Text passage
— START —

GEMC simulation results for custom Helium potential

Eliseo,

Thank you for responding to me question. I need to apologize though, I thought that Ed had removed this question after I emailed on August 22nd saying that I found this energy units issue. Indeed, by converting to amu A^2/ps^2 we get the correct GEMC results. I hope that you did not spend too much time trying to debug our code.

Thanks again

Eliseo and/or Ed,

Now that we have the two-body Helium potential working, our next (and final) task is to implement a three-body Helium potential.

We already have the Fortran 90 code written that takes as input three interatomic distances (rij, rik, and rjk) and outputs the three-body energy. It was readily obvious for the two-body Helium potential that we just needed to call our two-body function in the Compute_AtomPair_Energy subroutine. However, since Cassandra does not have a "Compute_ThreeBody_Energy" subroutine, it is not as clear to me what the best approach is moving forward. Since you are much more familiar with the Cassandra code and have likely given some thought to the implementation of three-body potentials, I was hoping you could provide some insight.

— END —

Entries supplied
— START —

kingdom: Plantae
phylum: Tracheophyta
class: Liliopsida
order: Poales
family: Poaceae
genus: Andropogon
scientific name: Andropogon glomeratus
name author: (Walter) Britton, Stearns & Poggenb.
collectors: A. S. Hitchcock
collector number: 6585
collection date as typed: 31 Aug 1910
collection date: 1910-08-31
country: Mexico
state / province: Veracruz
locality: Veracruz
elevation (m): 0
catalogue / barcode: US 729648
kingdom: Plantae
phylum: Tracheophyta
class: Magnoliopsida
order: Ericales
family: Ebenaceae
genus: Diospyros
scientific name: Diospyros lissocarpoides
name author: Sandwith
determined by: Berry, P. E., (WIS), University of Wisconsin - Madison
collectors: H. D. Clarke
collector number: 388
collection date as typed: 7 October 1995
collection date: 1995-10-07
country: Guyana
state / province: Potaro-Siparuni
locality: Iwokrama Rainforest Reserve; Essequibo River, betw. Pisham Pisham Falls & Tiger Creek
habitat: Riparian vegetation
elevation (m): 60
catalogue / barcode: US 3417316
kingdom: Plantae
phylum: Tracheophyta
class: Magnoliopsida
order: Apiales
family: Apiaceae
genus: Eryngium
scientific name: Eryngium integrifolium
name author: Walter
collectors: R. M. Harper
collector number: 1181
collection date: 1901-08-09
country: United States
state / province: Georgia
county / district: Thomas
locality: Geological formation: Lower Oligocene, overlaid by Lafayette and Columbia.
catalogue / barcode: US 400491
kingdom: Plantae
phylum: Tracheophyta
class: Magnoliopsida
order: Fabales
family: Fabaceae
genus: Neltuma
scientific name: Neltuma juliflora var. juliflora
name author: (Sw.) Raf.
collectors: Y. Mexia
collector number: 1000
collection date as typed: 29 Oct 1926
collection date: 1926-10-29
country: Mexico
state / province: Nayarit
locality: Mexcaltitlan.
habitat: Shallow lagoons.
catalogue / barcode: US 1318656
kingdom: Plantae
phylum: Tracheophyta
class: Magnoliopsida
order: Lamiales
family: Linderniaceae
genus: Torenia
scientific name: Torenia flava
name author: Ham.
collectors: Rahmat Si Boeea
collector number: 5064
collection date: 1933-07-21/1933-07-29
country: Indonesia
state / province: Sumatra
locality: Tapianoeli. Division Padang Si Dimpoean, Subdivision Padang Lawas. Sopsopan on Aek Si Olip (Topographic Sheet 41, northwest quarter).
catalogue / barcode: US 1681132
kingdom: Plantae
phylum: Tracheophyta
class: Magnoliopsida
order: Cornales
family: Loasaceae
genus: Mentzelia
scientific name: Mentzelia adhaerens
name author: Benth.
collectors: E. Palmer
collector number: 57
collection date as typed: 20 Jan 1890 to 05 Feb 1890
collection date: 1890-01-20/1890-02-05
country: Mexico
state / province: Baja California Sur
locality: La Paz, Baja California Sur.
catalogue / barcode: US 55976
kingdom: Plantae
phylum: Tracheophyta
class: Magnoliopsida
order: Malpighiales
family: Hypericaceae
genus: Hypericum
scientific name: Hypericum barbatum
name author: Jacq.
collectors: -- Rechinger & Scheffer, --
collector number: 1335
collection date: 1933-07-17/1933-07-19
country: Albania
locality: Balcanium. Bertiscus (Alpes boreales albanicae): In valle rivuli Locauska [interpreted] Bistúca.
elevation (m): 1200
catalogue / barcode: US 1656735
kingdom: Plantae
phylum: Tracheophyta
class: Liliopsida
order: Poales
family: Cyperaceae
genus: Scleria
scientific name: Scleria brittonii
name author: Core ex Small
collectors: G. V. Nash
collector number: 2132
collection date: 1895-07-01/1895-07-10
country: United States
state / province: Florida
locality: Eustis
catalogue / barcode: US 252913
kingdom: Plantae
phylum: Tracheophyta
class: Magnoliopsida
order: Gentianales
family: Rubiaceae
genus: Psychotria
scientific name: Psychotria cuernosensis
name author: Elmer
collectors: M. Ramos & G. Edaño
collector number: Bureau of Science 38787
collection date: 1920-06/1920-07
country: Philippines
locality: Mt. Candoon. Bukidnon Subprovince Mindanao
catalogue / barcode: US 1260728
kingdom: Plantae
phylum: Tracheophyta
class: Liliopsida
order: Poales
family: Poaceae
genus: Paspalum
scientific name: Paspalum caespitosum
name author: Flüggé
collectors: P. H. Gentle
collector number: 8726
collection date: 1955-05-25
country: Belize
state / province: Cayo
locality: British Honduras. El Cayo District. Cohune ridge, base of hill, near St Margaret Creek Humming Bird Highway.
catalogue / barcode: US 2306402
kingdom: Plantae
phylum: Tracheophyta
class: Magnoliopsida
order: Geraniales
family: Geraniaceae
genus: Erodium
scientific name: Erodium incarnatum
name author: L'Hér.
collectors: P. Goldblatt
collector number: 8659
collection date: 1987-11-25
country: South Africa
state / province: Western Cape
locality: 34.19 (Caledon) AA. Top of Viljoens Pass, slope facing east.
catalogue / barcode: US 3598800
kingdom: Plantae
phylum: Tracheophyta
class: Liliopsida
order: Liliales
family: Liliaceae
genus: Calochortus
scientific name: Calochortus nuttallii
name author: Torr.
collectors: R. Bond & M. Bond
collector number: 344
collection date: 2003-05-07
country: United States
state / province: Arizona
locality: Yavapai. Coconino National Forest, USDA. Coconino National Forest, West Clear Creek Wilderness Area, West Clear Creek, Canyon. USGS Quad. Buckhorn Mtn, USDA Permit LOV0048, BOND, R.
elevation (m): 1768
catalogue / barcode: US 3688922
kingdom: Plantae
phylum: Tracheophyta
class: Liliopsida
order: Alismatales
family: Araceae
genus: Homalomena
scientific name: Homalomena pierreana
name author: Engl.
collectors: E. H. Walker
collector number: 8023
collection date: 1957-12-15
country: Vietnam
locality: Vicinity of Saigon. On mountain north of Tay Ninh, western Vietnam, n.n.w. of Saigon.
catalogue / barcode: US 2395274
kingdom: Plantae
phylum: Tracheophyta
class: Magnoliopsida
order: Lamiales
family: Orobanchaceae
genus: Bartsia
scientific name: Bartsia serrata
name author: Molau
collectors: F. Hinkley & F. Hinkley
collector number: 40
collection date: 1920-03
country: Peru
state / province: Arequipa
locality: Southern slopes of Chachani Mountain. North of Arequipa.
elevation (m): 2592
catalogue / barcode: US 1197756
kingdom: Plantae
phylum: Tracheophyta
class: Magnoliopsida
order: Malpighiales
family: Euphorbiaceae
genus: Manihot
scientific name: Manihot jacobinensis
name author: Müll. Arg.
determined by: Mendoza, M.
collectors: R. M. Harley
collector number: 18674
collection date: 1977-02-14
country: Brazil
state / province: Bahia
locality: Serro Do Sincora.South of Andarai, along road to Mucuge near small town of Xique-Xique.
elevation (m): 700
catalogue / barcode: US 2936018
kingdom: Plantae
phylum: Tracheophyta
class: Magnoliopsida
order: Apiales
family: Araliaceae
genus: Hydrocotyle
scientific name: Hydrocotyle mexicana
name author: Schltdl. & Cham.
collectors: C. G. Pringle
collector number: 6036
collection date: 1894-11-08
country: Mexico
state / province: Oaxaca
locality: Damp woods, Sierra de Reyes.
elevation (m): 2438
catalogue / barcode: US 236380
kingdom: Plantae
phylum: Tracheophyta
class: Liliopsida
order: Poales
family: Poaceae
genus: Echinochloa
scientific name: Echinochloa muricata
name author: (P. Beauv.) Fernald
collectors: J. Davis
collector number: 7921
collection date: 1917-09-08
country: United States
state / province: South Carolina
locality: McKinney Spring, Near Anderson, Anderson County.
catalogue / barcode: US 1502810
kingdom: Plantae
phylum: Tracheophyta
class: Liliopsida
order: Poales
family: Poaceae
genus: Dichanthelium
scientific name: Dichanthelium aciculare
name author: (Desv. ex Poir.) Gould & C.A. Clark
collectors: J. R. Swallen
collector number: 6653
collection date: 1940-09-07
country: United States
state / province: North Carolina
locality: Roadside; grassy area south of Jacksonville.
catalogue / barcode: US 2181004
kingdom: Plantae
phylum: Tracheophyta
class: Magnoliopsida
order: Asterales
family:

— END —

Your goal
Name every interatomic distance that the helium potential thread says its Fortran 90 code takes as input. Answer from the helium potential thread alone, not from the rows.

Finished task
rij, rik, and rjk